That we are not born equal is a self-evident truth. Some studies even show that beautiful people are likely to have better lifetime earnings than those who are less graceful. Some children are born into wealthier families, others into families where they will pay more attention to their education, others are born smarter and others prettier. Inequality is a natural matter and, although it torments some, it is something that cannot be changed.
There is no way to make everyone equally intelligent and physically attractive. There is also no way to make everyone equal in wealth, except if the equality you want is in misery. If we hand out $10,000 to a group of people, in a few days some will have doubled or tripled that money, and others will have lost it. So even if we had the power to share equally the wealth of a country, that would not last long.
In the past, all over the world, there was an extreme degree of inequality that came neither from nature nor from freedom. Some lords owned the land and all the rest were their servants and had to live according to the powerful. They produced and worked at whatever the ruling minority ordered them to do. Today, in capitalism, there is no hierarchy of castes, people are free to do what they want and thanks to the market, power is in the hands of consumers, who make someone rich in a matter of days and bankrupt companies in very short periods of time.
Price is one of the most important concepts in economics. It is the consumers who, through prices, tell the great creative minds and the rich of the world what to spend their time and capital on. People will be willing to pay more for what they want most, and that will send a message to entrepreneurs and creators, who, in search of the highest profit, will occupy themselves with what society is asking for.

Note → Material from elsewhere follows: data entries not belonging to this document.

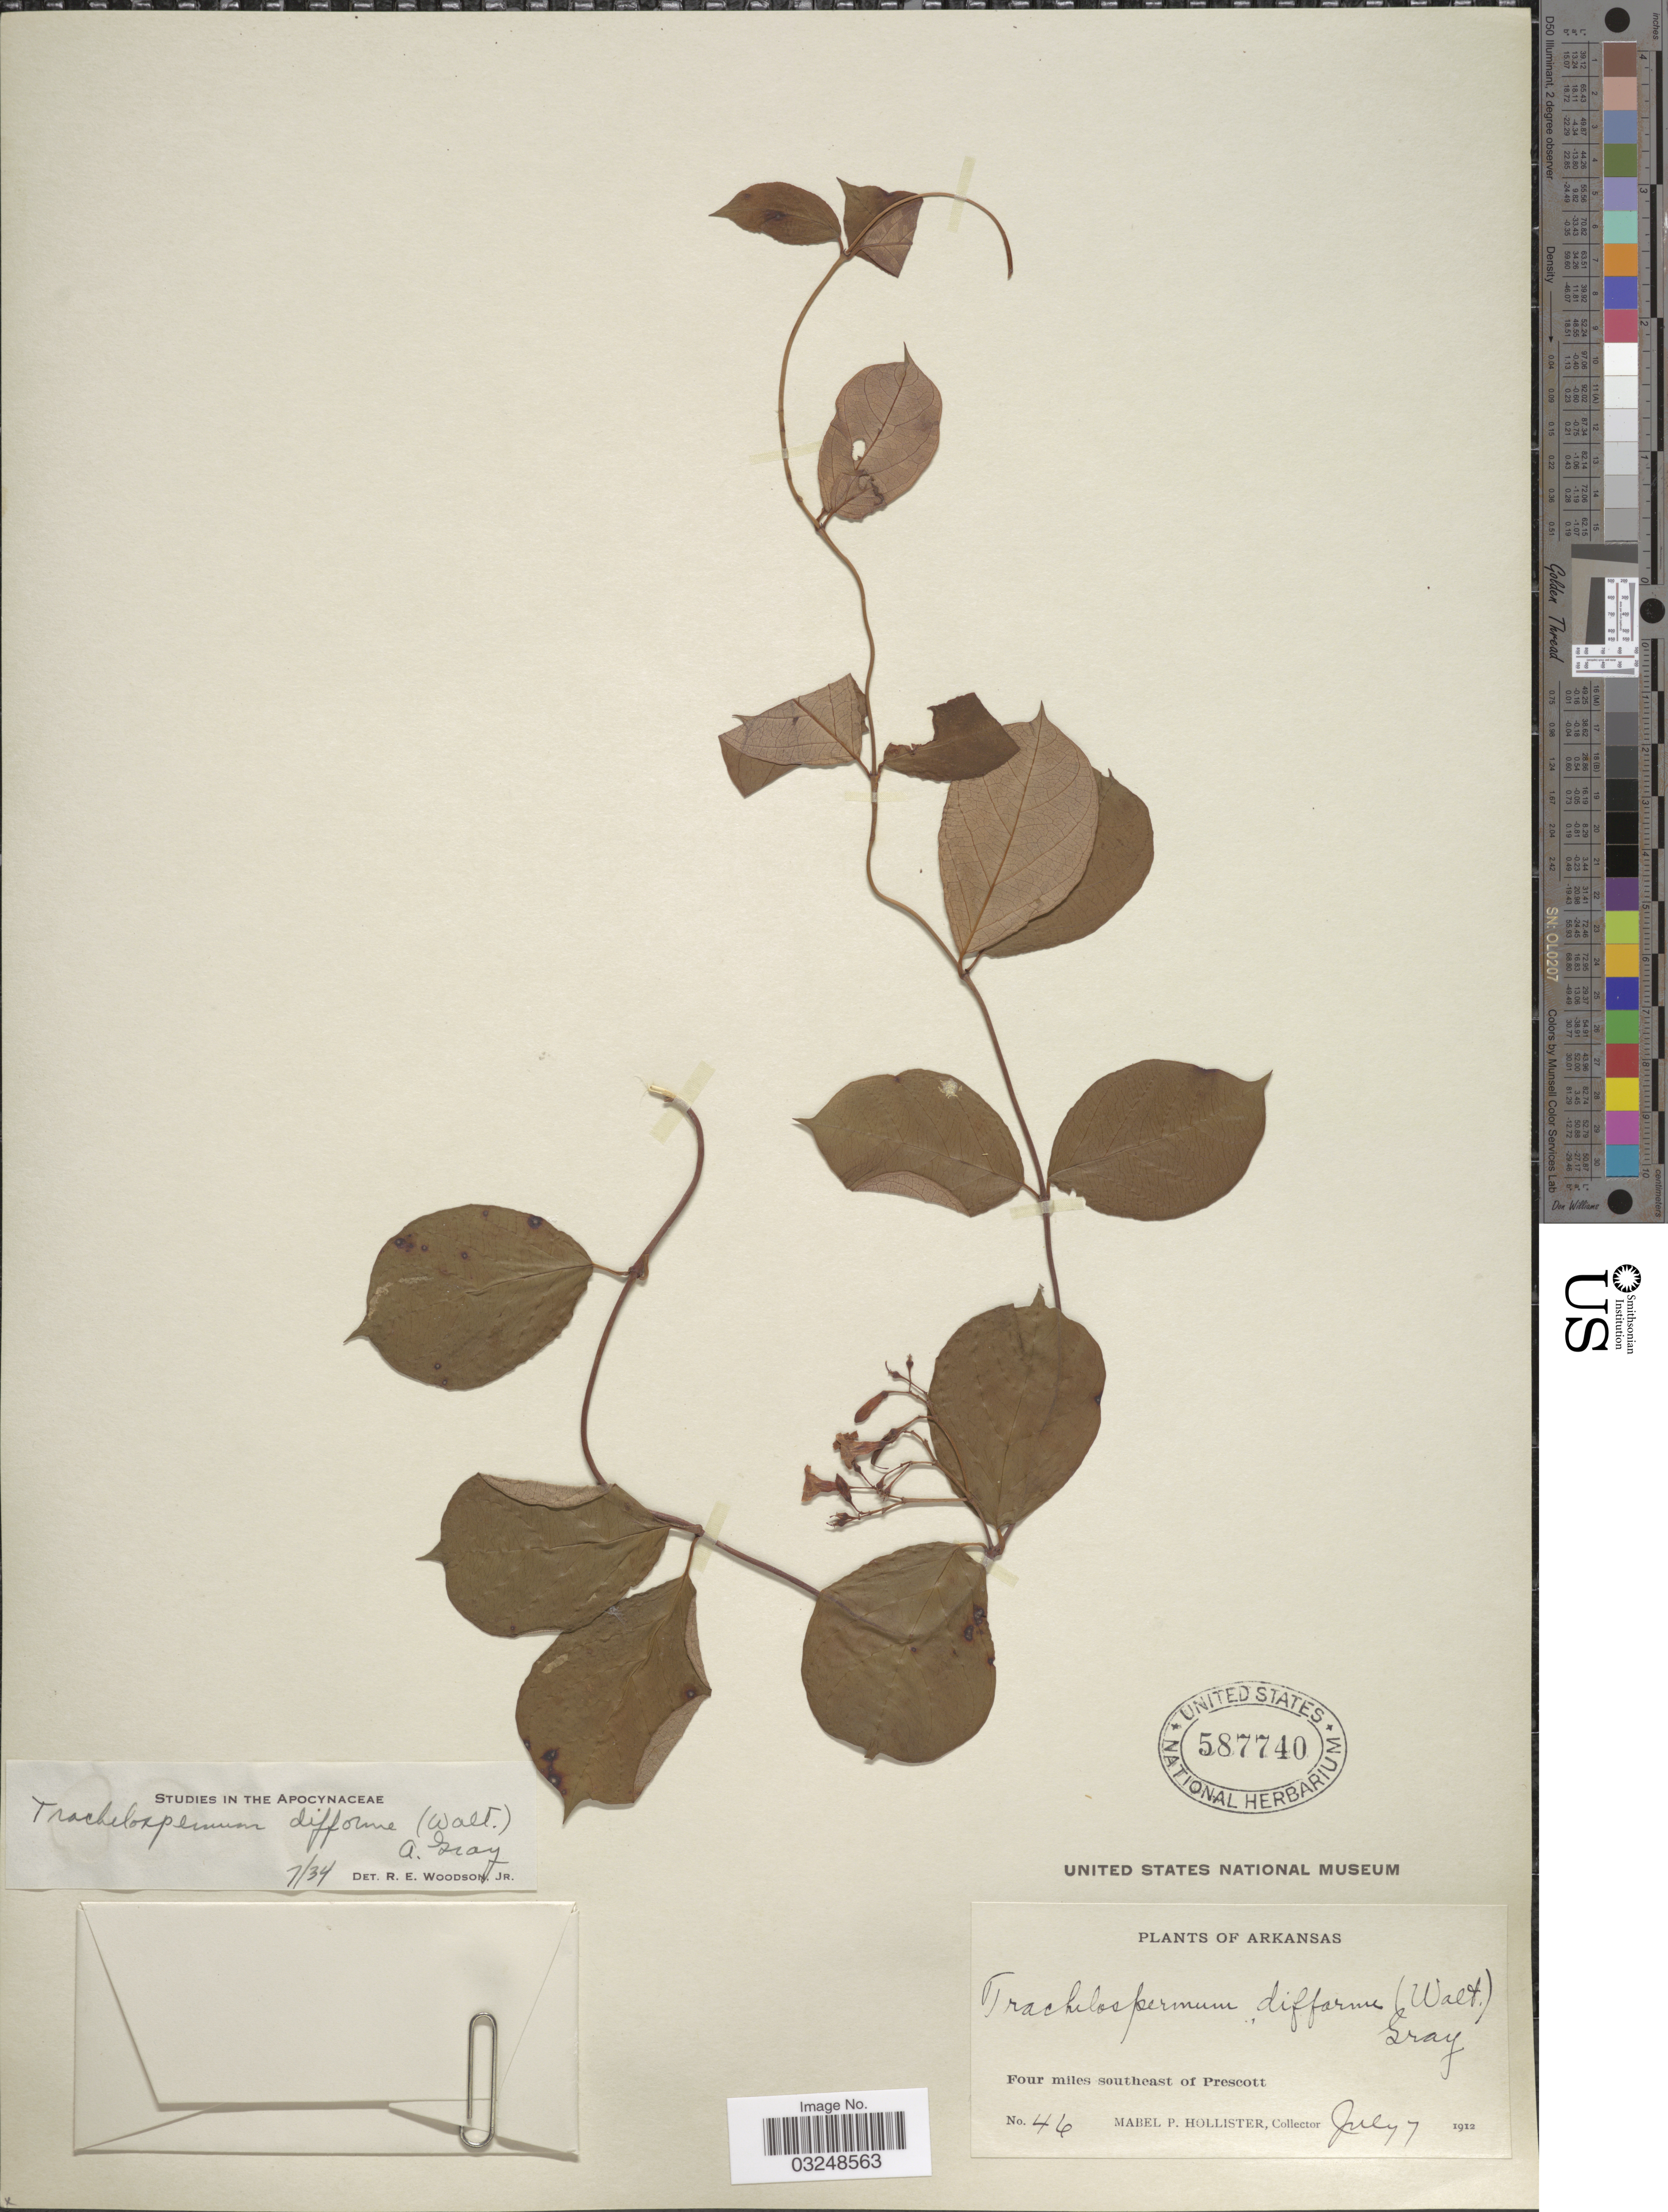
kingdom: Plantae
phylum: Tracheophyta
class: Magnoliopsida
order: Gentianales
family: Apocynaceae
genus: Trachelospermum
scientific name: Trachelospermum difforme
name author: (Walter) A. Gray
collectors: M. Hollister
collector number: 46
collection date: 1912-07-07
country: United States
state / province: Arkansas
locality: Four miles southeast of Prescott.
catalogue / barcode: US 587740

So, there is inequality of skills and inequality of wealth, which is not bad if it is a product of nature and freedom, and if that inequality is framed in a capitalist system in which it is the masses who tell even the richest and smartest what to work on. Now nobody does anything forced, as it was the case in the pre-capitalist society, today prices are there and entrepreneurs follow the signals of the masses about where to invest.
It is important that people understand not only that it is unethical to take away people’s hard-earned money, but that it is necessary for a society that entrepreneurs do not see the profits they have earned threatened.
Why does a worker with the same knowledge and skills earn so much more in the USA than in Colombia? The key is in the accumulation of capital.
A worker in a factory in the United States produces more, in less time and of better quality, not because he is better or smarter, but because the company has capital goods that, for example, a Colombian company does not have. These capital goods are obtained after saving. Savings, capital accumulation, are fundamental for the development of a society.
If savings are punished and savers are taxed, capitalization is slowed down and with it the growth of salaries and the welfare of society. What has allowed societies to become richer is not a greater degree of effort on the part of manual workers, but the accumulation of capital by savers and then the use of that capital — by entrepreneurs — in good investments.
Obsessing over inequality and taking money away from those who have the most, hurts everyone. To destroy companies and decapitalize a country is to make it poor. The main interest of a country should be to end poverty and that is achieved with capitalism and freedom, and that freedom brings inequality because each person is different and makes different decisions.
Now that we understand the benefits of inequality, of savings, of disparate intelligence in a capitalist context, we must make a fundamental clarification: inequality resulting from freedom is beneficial for society, but only if it is the result of freedom.
If a businessman has made a lot of money because his production is exactly what society demands and the masses have rewarded him by buying his products, all is well and that man deserves his wealth, which is the result of his contribution to millions of people by offering good products. But, if the wealth comes from limiting the buying freedoms of the masses to force them to maintain their non-competitive enterprise, his activity is detrimental to society and there is no reason to defend his great fortunes as the product of a phenomenal contribution to society.
So, freedom brings inequality and that is not negative, but there are also inequalities that are the product of the abuse of a few over the majority. Businesses must compete freely without being protected by politicians and without forcing people to consume goods or services. We must defend the freedom to save, to invest, but also to buy.